-- Task instructions --
Set down every line of the data exactly, skipping the pictures.

** Excerpted records follows **

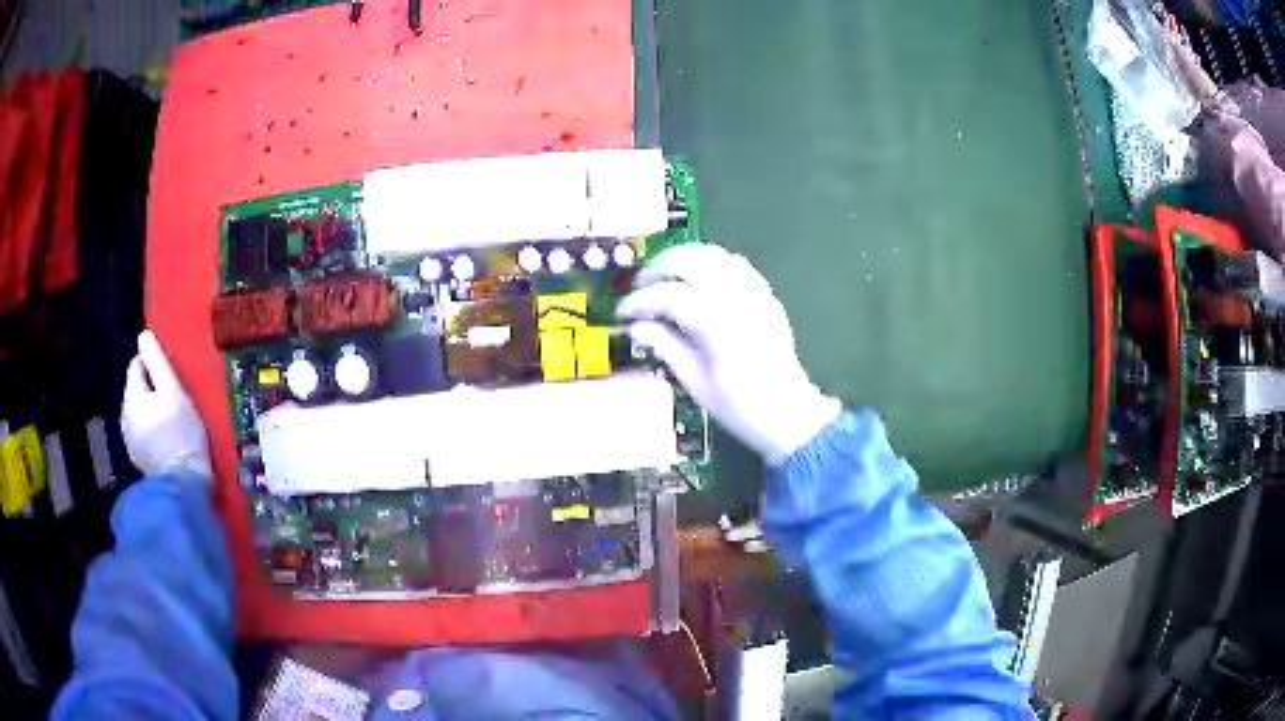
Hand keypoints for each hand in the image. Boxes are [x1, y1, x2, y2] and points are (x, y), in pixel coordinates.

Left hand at [121, 330, 211, 480]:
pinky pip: (141, 434)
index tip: (170, 373)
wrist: (183, 485)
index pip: (136, 366)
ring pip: (138, 413)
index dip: (152, 364)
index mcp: (132, 396)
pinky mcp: (138, 459)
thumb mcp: (173, 391)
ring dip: (150, 411)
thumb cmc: (180, 433)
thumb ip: (157, 361)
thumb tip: (143, 335)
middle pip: (136, 391)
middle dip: (150, 389)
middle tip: (173, 398)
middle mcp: (124, 416)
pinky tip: (165, 440)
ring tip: (170, 420)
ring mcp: (129, 441)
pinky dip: (150, 431)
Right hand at [617, 244, 840, 465]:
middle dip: (658, 269)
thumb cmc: (741, 406)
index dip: (639, 301)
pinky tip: (697, 282)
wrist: (787, 413)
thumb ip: (665, 346)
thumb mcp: (695, 382)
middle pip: (690, 260)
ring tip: (664, 280)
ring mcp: (756, 293)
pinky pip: (734, 263)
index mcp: (719, 324)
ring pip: (712, 254)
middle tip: (640, 290)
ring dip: (682, 260)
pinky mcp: (765, 294)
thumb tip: (637, 326)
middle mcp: (738, 299)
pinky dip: (710, 264)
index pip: (669, 295)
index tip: (623, 313)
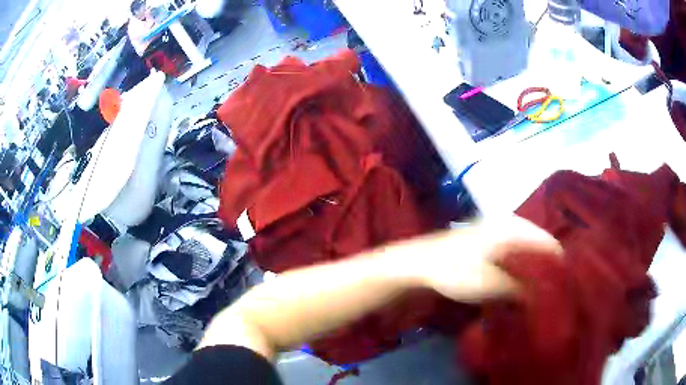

** End of Excerpted records **

-- Reply to the exercise --
Hand keypoints for each hand in the image. Boxes are [x1, y1, x2, y2] and points are (x, y), in pixel coordinates.

Left hand at [121, 330, 211, 480]:
pinky pip: (141, 434)
index tip: (170, 373)
wrist: (183, 485)
index pip: (136, 366)
ring pip: (138, 413)
index dip: (152, 364)
index mcp: (132, 396)
pinky mcp: (138, 459)
thumb mcp: (173, 391)
ring dip: (150, 411)
thumb cmc: (180, 433)
thumb ip: (157, 361)
thumb tip: (143, 335)
middle pip: (136, 391)
middle dip: (150, 389)
middle tip: (173, 398)
middle mcp: (124, 416)
pinky tip: (165, 440)
ring tip: (170, 420)
ring mcp: (129, 441)
pinky dip: (150, 431)
Right hand at [617, 244, 840, 465]:
middle dip: (658, 269)
thumb cmc: (741, 406)
index dip: (639, 301)
pinky tip: (697, 282)
wrist: (787, 413)
thumb ip: (665, 346)
thumb mcp: (695, 382)
middle pip: (690, 260)
ring tip: (664, 280)
ring mcp: (756, 293)
pinky pip: (734, 263)
index mcp: (719, 324)
ring pip: (712, 254)
middle tip: (640, 290)
ring dip: (682, 260)
pinky mcp: (765, 294)
thumb tip: (637, 326)
middle mcp: (738, 299)
pinky dip: (710, 264)
index pip: (669, 295)
index tip: (623, 313)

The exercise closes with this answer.